§ Apply what you read
1. In the notes on menstrual disorders, what causes dysmenorrhea?
2. Rewrite the item in the notes on menstrual disorders that begins "Causes of primary amenorrhea include" as a brief list.

§ Text section
Pathophysiology of Common Menstrual Disorders

  • Dysmenorrhea is caused by excessive prostaglandin secretion in the endometrium
  • Prostaglandins trigger uterine smooth muscle contractions and vasoconstriction
  • Ischemia, pain, and leukotriene stimulation can exacerbate dysmenorrhea symptoms
  • Dysmenorrhea is associated with central sensitization, where the nervous system amplifies pain signals
  • Primary amenorrhea is the absence of menses by age 15 (or 13 without secondary sex characteristics)
  • Causes of primary amenorrhea include hypothalamic dysfunction (GnRH failure), pituitary issues, ovarian failure (e.g., Turner syndrome), and anatomical defects
  • Secondary amenorrhea is the cessation of menses for ≥3 cycles (in regular cyclers) or ≥6 months (irregular cyclers)

(Collected data)
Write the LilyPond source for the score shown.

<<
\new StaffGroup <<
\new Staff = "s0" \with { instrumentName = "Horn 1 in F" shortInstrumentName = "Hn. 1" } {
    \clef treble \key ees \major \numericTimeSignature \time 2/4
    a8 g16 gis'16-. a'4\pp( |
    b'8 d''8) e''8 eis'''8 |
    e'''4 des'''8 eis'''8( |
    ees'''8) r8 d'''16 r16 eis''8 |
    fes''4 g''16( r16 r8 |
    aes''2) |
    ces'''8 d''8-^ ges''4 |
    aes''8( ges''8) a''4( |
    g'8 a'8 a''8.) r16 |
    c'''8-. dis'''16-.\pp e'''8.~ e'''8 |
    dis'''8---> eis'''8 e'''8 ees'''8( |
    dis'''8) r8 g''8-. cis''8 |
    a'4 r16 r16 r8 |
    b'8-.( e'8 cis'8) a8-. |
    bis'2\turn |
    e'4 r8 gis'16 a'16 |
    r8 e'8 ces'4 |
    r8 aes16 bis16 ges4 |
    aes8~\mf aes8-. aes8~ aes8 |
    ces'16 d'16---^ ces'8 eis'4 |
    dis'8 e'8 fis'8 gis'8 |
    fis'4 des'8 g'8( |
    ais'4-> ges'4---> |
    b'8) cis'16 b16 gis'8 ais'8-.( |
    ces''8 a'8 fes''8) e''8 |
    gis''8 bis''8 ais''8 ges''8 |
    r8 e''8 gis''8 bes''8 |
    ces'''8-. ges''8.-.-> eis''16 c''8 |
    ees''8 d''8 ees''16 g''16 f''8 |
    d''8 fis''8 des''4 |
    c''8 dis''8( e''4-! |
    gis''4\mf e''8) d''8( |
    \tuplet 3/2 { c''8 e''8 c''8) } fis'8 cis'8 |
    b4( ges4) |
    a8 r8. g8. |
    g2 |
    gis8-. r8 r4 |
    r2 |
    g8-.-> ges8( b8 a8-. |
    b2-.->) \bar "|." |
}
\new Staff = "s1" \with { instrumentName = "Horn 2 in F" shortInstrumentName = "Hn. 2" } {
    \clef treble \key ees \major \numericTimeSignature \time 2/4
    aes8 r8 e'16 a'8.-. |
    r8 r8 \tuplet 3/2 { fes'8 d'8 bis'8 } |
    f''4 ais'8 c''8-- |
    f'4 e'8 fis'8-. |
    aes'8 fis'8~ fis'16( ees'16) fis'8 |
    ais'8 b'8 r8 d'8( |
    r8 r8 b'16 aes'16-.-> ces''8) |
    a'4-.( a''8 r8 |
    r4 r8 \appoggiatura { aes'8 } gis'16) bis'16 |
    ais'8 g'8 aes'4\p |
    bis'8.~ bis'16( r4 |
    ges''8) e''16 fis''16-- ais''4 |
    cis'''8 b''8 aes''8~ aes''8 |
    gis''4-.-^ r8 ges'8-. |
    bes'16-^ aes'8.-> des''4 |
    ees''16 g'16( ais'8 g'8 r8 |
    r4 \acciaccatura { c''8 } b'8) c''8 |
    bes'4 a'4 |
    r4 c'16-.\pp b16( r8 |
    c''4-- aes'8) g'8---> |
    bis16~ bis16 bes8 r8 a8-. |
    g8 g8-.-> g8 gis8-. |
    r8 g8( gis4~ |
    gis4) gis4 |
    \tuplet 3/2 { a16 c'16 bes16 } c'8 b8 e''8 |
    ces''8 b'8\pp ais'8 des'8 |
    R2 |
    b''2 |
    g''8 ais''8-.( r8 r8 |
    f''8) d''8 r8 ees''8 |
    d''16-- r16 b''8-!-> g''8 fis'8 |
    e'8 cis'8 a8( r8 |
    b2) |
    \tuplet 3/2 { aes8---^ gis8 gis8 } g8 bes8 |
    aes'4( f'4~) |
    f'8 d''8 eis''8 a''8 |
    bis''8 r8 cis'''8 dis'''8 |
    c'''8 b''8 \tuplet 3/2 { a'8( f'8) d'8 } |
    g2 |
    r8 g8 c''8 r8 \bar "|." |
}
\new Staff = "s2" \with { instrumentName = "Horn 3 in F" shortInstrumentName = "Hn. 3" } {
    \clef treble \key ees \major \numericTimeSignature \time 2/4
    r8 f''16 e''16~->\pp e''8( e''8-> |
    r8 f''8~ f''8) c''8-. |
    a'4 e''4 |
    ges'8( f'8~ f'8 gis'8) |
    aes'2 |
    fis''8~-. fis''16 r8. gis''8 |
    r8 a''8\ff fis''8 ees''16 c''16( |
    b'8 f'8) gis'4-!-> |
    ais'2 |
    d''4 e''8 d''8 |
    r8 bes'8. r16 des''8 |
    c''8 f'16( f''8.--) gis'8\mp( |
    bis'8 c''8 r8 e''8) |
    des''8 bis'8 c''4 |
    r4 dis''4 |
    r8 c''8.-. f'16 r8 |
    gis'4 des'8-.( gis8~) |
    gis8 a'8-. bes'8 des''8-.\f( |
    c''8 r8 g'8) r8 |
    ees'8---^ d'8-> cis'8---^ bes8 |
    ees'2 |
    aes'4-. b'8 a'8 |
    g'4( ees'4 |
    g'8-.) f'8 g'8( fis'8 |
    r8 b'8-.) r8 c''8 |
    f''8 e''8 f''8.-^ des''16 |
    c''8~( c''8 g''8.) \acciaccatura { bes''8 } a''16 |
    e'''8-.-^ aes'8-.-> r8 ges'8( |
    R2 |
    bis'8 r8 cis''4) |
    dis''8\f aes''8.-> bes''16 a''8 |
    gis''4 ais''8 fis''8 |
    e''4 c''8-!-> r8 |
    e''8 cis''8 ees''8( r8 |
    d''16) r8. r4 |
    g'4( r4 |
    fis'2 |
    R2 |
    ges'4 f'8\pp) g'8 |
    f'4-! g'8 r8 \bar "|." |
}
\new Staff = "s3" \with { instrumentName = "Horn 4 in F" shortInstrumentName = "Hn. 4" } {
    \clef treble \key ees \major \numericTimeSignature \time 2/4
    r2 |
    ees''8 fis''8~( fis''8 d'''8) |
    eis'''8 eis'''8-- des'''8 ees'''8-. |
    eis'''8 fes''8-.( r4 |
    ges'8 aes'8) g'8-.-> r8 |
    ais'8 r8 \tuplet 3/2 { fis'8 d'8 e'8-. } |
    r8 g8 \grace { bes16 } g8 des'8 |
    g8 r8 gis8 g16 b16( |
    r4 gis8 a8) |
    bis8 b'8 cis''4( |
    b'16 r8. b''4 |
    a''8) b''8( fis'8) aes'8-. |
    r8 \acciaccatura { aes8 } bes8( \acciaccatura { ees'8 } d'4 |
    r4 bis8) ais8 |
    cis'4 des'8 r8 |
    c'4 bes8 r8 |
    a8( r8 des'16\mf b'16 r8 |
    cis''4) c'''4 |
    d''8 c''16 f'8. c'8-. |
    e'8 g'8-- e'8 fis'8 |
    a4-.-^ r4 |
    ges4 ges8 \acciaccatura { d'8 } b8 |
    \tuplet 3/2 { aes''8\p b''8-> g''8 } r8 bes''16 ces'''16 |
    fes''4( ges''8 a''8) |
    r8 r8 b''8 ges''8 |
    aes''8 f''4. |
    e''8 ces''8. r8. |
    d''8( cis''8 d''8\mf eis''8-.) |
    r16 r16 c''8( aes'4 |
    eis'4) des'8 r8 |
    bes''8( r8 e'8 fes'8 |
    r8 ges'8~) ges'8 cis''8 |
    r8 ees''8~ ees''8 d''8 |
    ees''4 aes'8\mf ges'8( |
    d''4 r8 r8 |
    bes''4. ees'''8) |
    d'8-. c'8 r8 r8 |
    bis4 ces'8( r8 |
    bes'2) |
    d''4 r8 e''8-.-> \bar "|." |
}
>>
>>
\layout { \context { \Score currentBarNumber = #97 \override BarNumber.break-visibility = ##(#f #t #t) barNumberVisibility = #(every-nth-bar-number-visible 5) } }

§ Task-by-task answers
1. Excessive prostaglandin secretion in the endometrium.

2.
Causes of primary amenorrhea:
- Hypothalamic dysfunction (GnRH failure)
- Pituitary issues
- Ovarian failure (e.g., Turner syndrome)
- Anatomical defects